The itchiness should cease to continue by this time with no more traces of redness or inflammation. It’s still advisable, though, that you engage in some aftercare routines, which include:

  • Minimizing exposure. New tattoos react easily to sunlight, making the tattoo’s appearance fade over time. Try covering or concealing your fresh tattoo under loose clothing.
  • Never replace the bandage. Once you’ve taken off the bandage after the removal time, you don’t have to replace it for any reason throughout the healing process. This is because the tattoo needs enough oxygen to heal.
  • Clean up the tattooed area. Clean your tattoo at least twice daily with lukewarm water, accompanied by a fragrance/alcohol-free body soap. Ensure you also use a neat paper towel to dry up gently.
  • Avoid excess water. Asides from the wetting with lukewarm (sterile) water, do not allow your tattoo to have a long-term moist quality. It is recommended that you avoid swimming for the first two weeks after getting tattooed.
  • Mind the products you apply. It is imperative that you refrain from using scented soaps or lotions on your tattoo. This may require switching to a non-fragrant shampoo, conditioner, or body wash. The ingredients in fragrant products react upon contacting your tattoo’s ink.
  • Use specific ointments. Normally, your artist will recommend some products containing vitamins A and D, lanolin, and petroleum. You should avoid applying thick products like Vaseline creams except instructed otherwise. After some days, you may use a light moisturizer or coconut oil.

Frequently Asked Questions

1. Can I Drink Two Days After Getting a Tattoo?

The commonly recommended period you must wait before consuming alcohol is 2 to 3 days after your tattoo appointment. This is because alcohol causes an unfavorable reaction to your blood when injecting the ink into your skin. So, it’s pretty much okay to drink 2 days after getting your tattoo, as traces of blood would have stopped oozing out by then.

 2. Can You Drink 24 Hours Before Getting a Tattoo?

You mustn’t drink at least 24 hours before getting tattooed. Many reasons include the risk of thinning your blood vessels, suggesting excessive bleeding during your tattoo session. You need to keep your body sober a day before your appointment and maintain your composure with a clear head.

3. How Long Does it Take for a Tattoo to Heal?

The healing process of your tattoo begins right after your last tattoo session and takes a couple of weeks to heal totally.

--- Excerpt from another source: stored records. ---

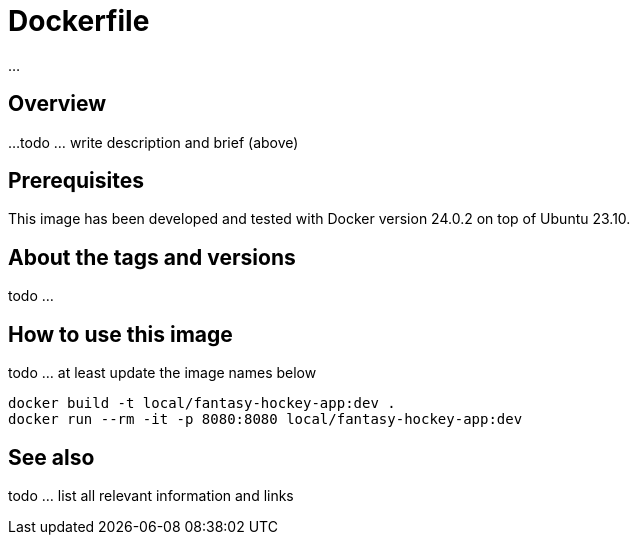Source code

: = Dockerfile

...

== Overview

...
todo ... write description and brief (above)

== Prerequisites

This image has been developed and tested with Docker version 24.0.2 on top of Ubuntu 23.10.

== About the tags and versions

todo ...

== How to use this image

todo ... at least update the image names below

[source, bash]

----
docker build -t local/fantasy-hockey-app:dev .
docker run --rm -it -p 8080:8080 local/fantasy-hockey-app:dev
----

== See also

todo ... list all relevant information and links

Depending on your discipline towards maintaining/enhancing your skin’s recovery from getting tattooed, you should heal full-time in about 2 to 6 months.

Conclusion

We believe the question, “Can I drink after having a tattoo?” or “Is drinking after tattoo or before my appointment okay?” is adequately discussed in this article with helpful explanations. It shouldn’t hurt if you have to do without taking alcohol for a certain period, even though it can be so tempting in a commonly anxious event like getting a tattoo. Be sure you’re prepared for the process as you brace up to create a remarkable memory!